Given data –
# # # #

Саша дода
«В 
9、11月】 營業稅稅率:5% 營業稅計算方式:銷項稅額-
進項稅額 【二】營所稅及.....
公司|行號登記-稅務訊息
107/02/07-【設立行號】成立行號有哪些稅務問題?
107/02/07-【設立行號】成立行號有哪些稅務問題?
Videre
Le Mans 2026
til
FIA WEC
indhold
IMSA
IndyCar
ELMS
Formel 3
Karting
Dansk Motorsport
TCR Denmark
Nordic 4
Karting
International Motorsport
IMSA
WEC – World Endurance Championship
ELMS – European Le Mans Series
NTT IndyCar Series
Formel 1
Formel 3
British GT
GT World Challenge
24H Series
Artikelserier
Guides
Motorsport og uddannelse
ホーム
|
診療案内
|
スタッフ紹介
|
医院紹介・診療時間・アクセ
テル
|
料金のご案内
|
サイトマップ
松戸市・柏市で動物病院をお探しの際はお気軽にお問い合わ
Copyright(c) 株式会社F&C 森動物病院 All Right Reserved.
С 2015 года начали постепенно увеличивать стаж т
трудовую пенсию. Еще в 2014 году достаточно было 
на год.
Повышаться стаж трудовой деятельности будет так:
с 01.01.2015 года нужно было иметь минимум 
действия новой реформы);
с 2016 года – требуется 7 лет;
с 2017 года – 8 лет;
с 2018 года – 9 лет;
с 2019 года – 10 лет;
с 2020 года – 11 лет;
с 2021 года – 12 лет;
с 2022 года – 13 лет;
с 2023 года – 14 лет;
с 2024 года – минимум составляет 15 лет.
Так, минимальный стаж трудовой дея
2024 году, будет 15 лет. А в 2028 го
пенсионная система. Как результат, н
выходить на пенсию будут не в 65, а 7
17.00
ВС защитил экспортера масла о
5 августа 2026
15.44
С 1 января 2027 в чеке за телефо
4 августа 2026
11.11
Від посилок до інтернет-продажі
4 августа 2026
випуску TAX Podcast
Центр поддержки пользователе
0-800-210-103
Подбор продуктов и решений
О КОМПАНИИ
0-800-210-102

# # # #

What you are asked to do –
Reproduce the entire listing above line for line, keeping each line exactly as it appears.

Solution –
Саша дода
«В 
9、11月】 營業稅稅率:5% 營業稅計算方式:銷項稅額-
進項稅額 【二】營所稅及.....
公司|行號登記-稅務訊息
107/02/07-【設立行號】成立行號有哪些稅務問題?
107/02/07-【設立行號】成立行號有哪些稅務問題?
Videre
Le Mans 2026
til
FIA WEC
indhold
IMSA
IndyCar
ELMS
Formel 3
Karting
Dansk Motorsport
TCR Denmark
Nordic 4
Karting
International Motorsport
IMSA
WEC – World Endurance Championship
ELMS – European Le Mans Series
NTT IndyCar Series
Formel 1
Formel 3
British GT
GT World Challenge
24H Series
Artikelserier
Guides
Motorsport og uddannelse
ホーム
|
診療案内
|
スタッフ紹介
|
医院紹介・診療時間・アクセ
テル
|
料金のご案内
|
サイトマップ
松戸市・柏市で動物病院をお探しの際はお気軽にお問い合わ
Copyright(c) 株式会社F&C 森動物病院 All Right Reserved.
С 2015 года начали постепенно увеличивать стаж т
трудовую пенсию. Еще в 2014 году достаточно было 
на год.
Повышаться стаж трудовой деятельности будет так:
с 01.01.2015 года нужно было иметь минимум 
действия новой реформы);
с 2016 года – требуется 7 лет;
с 2017 года – 8 лет;
с 2018 года – 9 лет;
с 2019 года – 10 лет;
с 2020 года – 11 лет;
с 2021 года – 12 лет;
с 2022 года – 13 лет;
с 2023 года – 14 лет;
с 2024 года – минимум составляет 15 лет.
Так, минимальный стаж трудовой дея
2024 году, будет 15 лет. А в 2028 го
пенсионная система. Как результат, н
выходить на пенсию будут не в 65, а 7
17.00
ВС защитил экспортера масла о
5 августа 2026
15.44
С 1 января 2027 в чеке за телефо
4 августа 2026
11.11
Від посилок до інтернет-продажі
4 августа 2026
випуску TAX Podcast
Центр поддержки пользователе
0-800-210-103
Подбор продуктов и решений
О КОМПАНИИ
0-800-210-102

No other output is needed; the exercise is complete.